Considérations sur la langue française
La langue française est une langue unique dans le paysage linguistique mondial. D’une part, elle est très éloignée physiquement et syntaxiquement des langues germaniques et slaves et, d’autre part, elle s’est morphologiquement distanciée très tôt de toutes ses sœurs latines, famille de langues à laquelle elle appartient pourtant. Elle constitue à elle seule – et les fins connaisseurs ne me contrediront pas – une véritable œuvre d’art.
En fait, elle a toujours marqué les esprits par la magie d’un vocable parfaitement ciselé et par une syntaxe obéissant à un ordre naturel et logique, se démarquant en cela de toutes les autres langues : n’a-t-elle pas transformé la grammaire du vieil anglais, qui était d’une lourdeur et d’une complexité toute nordiques ? En outre, son vocabulaire percutant constitue un outil d’une précision inouïe, visant avec justesse chaque expérience par le caractère extrêmement nuancé de son expression.
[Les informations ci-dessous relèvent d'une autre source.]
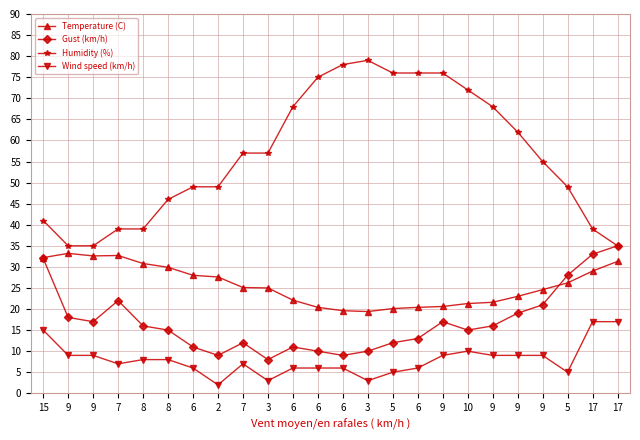

What is the label of the 8th point from the right?

9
Cette langue, à la diction mélodieuse et peu accentuée, offre, - cas exceptionnel – un agencement parfaitement équilibré de consonnes et de voyelles, ce qui explique la douceur, le charme et la délicieuse fluidité d’un énoncé qui coule à la manière d’une petite mélodie envoûtante. Pas d’à-coups ni de heurts en langue française, contrairement aux langues à prédominance consonantique et fortement accentuées, ni de déliquescence des syllabes à la façon des idiomes à forte coloration vocalique.
Or, ce bref portrait de la langue française n’a malheureusement pas l’heur d’intéresser les milieux économiques et financiers de la planète. Cependant, en dépit de l’indéniable propension de l’anglo-américain à tendre ses tentacules tous azimuts, le français aurait pu et a failli même se positionner pour faire entendre sa voix du fait même de l’immense culture qu’elle a engendrée et constituer un contrepoids de taille face à un libéralisme fou et débridé. De même, cette langue aurait pu apporter un vent nouveau, quelque chose de précieux et d’original et une fraîcheur innovante.
Aujourd’hui, il est même des personnalités de par le monde pour qui cette langue à nulle autre pareille constitue encore et malgré tout cette deuxième voie. On aimerait les croire, mais il est évident qu’actuellement ce raz-de-marée néo-libéral impitoyable en arrive même à broyer les esprits les plus récalcitrants et à étouffer dans l’œuf toute initiative salutaire visant à redonner à la langue française ses lettres de noblesse.
Néanmoins, on assiste, de part et d’autre de la Francophonie, à l’émergence d’actifs foyers de résistance pour lesquelles la défense du français n’est pas un vain mot et est loin d’être un combat d’arrière-garde, comme d’aucuns le laissent entendre et le souhaitent même.